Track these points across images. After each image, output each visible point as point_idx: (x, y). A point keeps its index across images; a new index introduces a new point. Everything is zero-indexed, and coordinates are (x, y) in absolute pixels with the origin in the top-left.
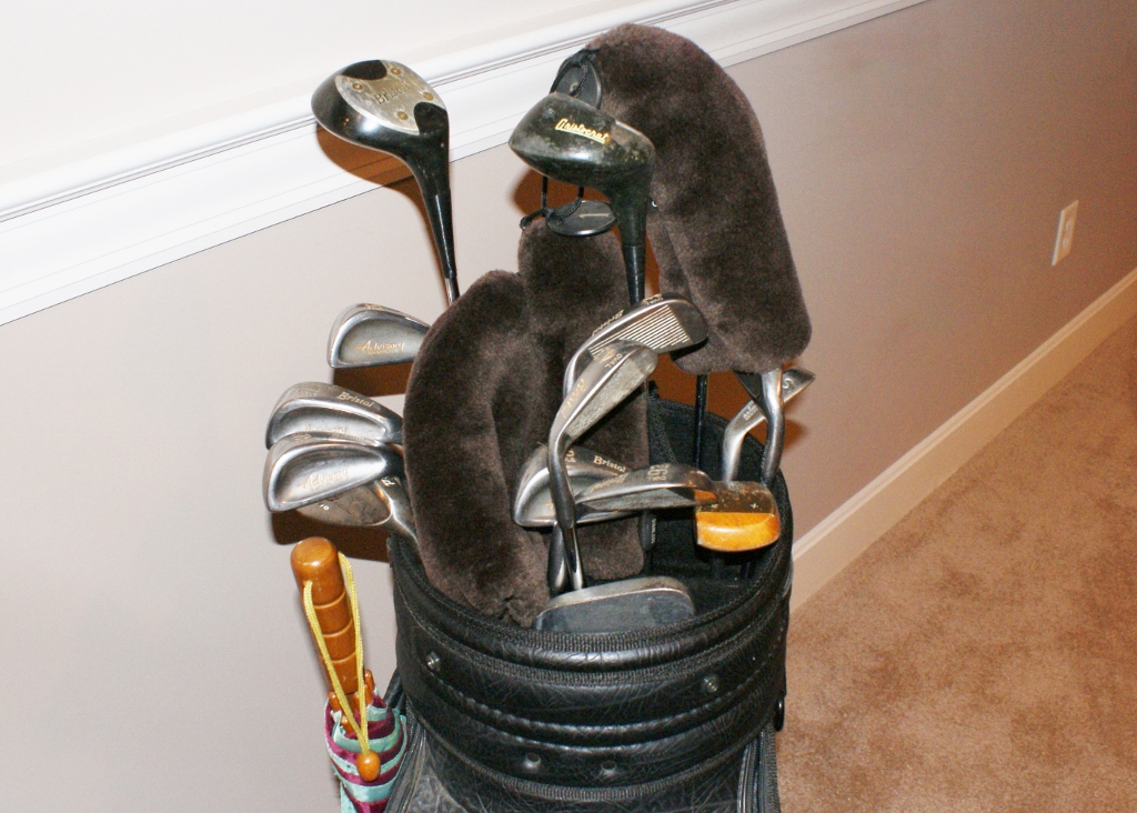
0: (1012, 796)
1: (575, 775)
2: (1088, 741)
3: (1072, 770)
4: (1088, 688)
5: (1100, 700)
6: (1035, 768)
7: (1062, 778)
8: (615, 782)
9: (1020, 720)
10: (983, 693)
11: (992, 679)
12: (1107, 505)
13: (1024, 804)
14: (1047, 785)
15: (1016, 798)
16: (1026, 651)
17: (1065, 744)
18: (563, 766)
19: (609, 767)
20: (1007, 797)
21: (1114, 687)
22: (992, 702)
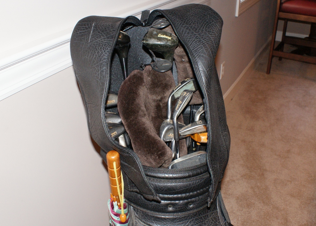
0: (241, 218)
1: (183, 208)
2: (255, 201)
3: (253, 209)
4: (252, 188)
5: (255, 190)
6: (244, 210)
7: (252, 211)
8: (192, 208)
9: (238, 198)
10: (227, 194)
11: (228, 189)
12: (244, 141)
13: (244, 220)
14: (249, 214)
15: (242, 218)
16: (234, 181)
17: (250, 202)
18: (179, 207)
19: (190, 205)
20: (240, 219)
21: (258, 187)
22: (229, 195)
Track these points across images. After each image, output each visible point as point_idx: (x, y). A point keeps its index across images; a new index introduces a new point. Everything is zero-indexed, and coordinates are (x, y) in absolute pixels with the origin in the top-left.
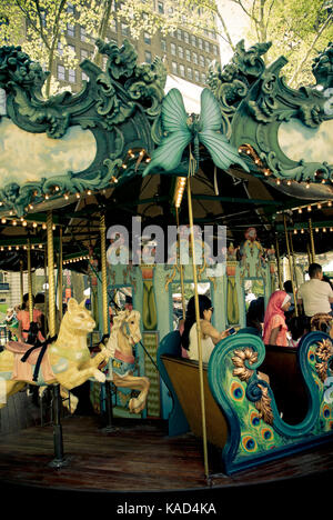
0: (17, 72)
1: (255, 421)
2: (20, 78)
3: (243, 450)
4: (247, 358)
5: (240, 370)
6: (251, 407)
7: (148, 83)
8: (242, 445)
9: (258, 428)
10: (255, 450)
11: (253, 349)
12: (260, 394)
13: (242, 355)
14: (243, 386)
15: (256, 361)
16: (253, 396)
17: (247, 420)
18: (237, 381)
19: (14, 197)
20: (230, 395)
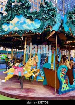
0: (26, 4)
1: (65, 83)
2: (27, 6)
3: (62, 90)
4: (64, 70)
5: (63, 73)
6: (64, 80)
7: (54, 11)
8: (62, 88)
9: (65, 85)
10: (64, 90)
11: (65, 68)
12: (66, 78)
13: (64, 69)
14: (63, 76)
15: (66, 71)
16: (65, 78)
17: (63, 83)
18: (62, 75)
19: (21, 32)
20: (61, 77)
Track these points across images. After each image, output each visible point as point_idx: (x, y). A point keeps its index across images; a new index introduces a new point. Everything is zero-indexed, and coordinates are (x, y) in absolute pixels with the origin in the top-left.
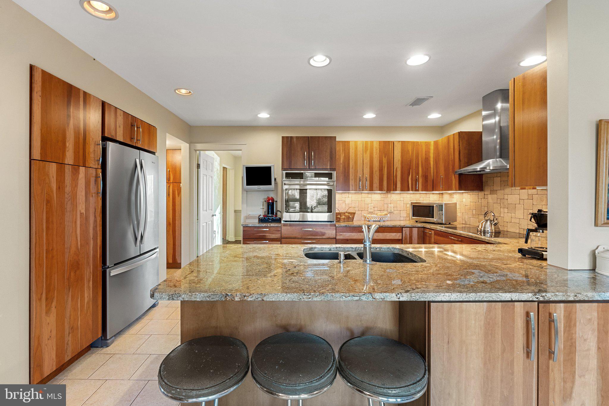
┄┄┄┄┄┄┄┄┄┄┄┄┄┄┄┄┄┄┄┄
**Exercise**
Rewrite every entry with "zero-indexed" changed to "zero-based" and nothing else altered. Leave out the pictures.

**Your solution**
Track these points across images. After each image, output each visible point as point_idx: (x, y). A point keeps its index across images; a new index introduces a new point. Everything is zero-based, and coordinates are (x, y) in absolute pixels with the origin in the top-left.
0: (1012, 796)
1: (575, 775)
2: (1088, 741)
3: (1072, 770)
4: (1088, 688)
5: (1100, 700)
6: (1035, 768)
7: (1062, 778)
8: (615, 782)
9: (1020, 720)
10: (983, 693)
11: (992, 679)
12: (1107, 505)
13: (1024, 804)
14: (1047, 785)
15: (1016, 798)
16: (1026, 651)
17: (1065, 744)
18: (563, 766)
19: (609, 767)
20: (1007, 797)
21: (1114, 687)
22: (992, 702)
0: (241, 218)
1: (183, 208)
2: (255, 201)
3: (253, 209)
4: (252, 188)
5: (255, 190)
6: (244, 210)
7: (252, 211)
8: (192, 208)
9: (238, 198)
10: (227, 194)
11: (228, 189)
12: (244, 141)
13: (244, 220)
14: (249, 214)
15: (242, 218)
16: (234, 181)
17: (250, 202)
18: (179, 207)
19: (190, 205)
20: (240, 219)
21: (258, 187)
22: (229, 195)
Track these points across images. After each image, output each visible point as point_idx: (x, y). A point keeps its index across images; a new index introduces a new point. Everything is zero-based, and coordinates are (x, y) in absolute pixels with the origin in the top-left.
0: (17, 72)
1: (255, 421)
2: (20, 78)
3: (243, 450)
4: (247, 358)
5: (240, 370)
6: (251, 407)
7: (148, 83)
8: (242, 445)
9: (258, 428)
10: (255, 450)
11: (253, 349)
12: (260, 394)
13: (242, 355)
14: (243, 386)
15: (256, 361)
16: (253, 396)
17: (247, 420)
18: (237, 381)
19: (14, 197)
20: (230, 395)
0: (26, 4)
1: (65, 83)
2: (27, 6)
3: (62, 90)
4: (64, 70)
5: (63, 73)
6: (64, 80)
7: (54, 11)
8: (62, 88)
9: (65, 85)
10: (64, 90)
11: (65, 68)
12: (66, 78)
13: (64, 69)
14: (63, 76)
15: (66, 71)
16: (65, 78)
17: (63, 83)
18: (62, 75)
19: (21, 32)
20: (61, 77)
Track these points across images. After each image, output each visible point as point_idx: (x, y). A point keeps its index across images; a new index introduces a new point. Everything is zero-based, and coordinates are (x, y) in absolute pixels with the origin in the top-left.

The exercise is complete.